Our study has several limitations. Firstly, the PHDC collects routine clinical data to inform clinical care. It is not primarily a research data source and not all TB-related diagnostic and treatment parameters are captured digitally for individual patients. For example, the date of first TB disease evidence was inferred from the treatment start date rather than onset of symptoms, which may indicate that a diagnosis was made clinically but not captured electronically. Thus, time to development of TB may be prolonged and variable. Causes of death data were also not recorded in the PHDC. Secondly, this study has a smaller sample size (n = 609) compared to other studies and biologic registries [22, 24]. Moreover, four or less TB disease episodes occurred following the use of adalimumab, etanercept, golimumab and tocilizumab, respectively, which limits the ability to calculate TB disease incidence rates for individual biologic therapies and median time to TB diagnosis.

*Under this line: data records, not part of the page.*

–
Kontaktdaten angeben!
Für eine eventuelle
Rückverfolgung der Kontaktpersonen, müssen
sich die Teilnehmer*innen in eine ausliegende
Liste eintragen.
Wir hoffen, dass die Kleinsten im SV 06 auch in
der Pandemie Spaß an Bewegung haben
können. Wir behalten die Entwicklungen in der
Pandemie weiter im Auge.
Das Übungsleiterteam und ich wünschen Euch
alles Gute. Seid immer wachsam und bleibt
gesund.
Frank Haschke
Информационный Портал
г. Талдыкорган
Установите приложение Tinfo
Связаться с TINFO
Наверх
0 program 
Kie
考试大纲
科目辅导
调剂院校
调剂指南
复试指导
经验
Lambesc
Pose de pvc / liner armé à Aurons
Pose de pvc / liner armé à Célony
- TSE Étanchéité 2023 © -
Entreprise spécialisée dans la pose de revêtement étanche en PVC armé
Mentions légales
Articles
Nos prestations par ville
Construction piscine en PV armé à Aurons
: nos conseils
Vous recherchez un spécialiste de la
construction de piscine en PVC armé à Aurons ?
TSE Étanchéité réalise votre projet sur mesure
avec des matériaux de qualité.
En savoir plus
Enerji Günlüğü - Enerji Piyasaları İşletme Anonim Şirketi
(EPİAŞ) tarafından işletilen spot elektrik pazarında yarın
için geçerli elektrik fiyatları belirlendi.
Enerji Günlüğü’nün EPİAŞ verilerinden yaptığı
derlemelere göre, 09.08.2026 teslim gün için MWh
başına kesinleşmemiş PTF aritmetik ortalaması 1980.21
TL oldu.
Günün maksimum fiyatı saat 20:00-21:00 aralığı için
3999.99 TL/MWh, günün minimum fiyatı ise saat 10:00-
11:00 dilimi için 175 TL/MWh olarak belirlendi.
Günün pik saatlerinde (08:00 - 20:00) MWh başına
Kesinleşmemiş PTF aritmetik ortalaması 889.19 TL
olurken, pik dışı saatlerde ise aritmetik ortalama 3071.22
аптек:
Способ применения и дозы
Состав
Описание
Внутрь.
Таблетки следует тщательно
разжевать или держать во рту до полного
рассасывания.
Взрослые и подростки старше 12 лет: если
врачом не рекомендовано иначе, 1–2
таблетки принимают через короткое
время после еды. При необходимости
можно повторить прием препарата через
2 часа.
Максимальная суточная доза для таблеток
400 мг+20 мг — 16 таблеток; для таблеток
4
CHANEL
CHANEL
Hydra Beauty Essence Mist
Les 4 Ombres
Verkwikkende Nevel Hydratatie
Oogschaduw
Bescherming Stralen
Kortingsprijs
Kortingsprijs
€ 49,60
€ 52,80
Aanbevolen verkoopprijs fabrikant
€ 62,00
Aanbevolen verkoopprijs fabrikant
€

Survival analysis could not be done by individual biologic therapy as patients frequently changed between and were exposed to multiple biologic therapies. Thirdly, our findings were compared to the background TB incidence where the risk was estimated per 100,000 population in the general population [25], whereas we estimated incidence rates in the population exposed to biologic therapies. In addition, when comparing our findings to other geographical areas we could only compare incidence rates in exposed patients, without considering the baseline TB risk as data on incidence rates in the general population were not available. These crude comparisons with local and international findings should therefore not be overinterpreted. Lastly, we could not accurately assess all confounders for TB risk such as which patients were assessed for IPT and the exact underlying biologic therapy indication. Specific diagnoses, such as indication for biologic therapy, was not available due to limited recording of International Classification of Diseases (ICD) codes in electronic health data. Future research should account for all TB disease risk factors and establish the indication for biologic therapy, and should be undertaken when the number of patients receiving biologic therapy has increased substantially. Ideally a more robust study design analysing prospective data should be employed to estimate causal relationships.

Conclusion

We found higher TB incidence rates in Western Cape public sector patients exposed to both TNF-α and non-TNF-α inhibitor biologic therapies compared to the background risk. The overall TB incidence rate found in patients receiving biologic therapy in this study are generally substantially higher (estimated at approximately 3.3 fold) than incidence rates that have been reported for the Western Cape previously [25]. Due to their established efficacy, biologic therapies will become more accessible and affordable for patients accessing public health services in South Africa. It is therefore imperative to evaluate the safety profile of biologic therapies in this setting, particularly their impact on the risk of active TB infection. Latent TB screening and preventive treatment among patients exposed to biologic therapies should thus be emphasized in treatment protocols.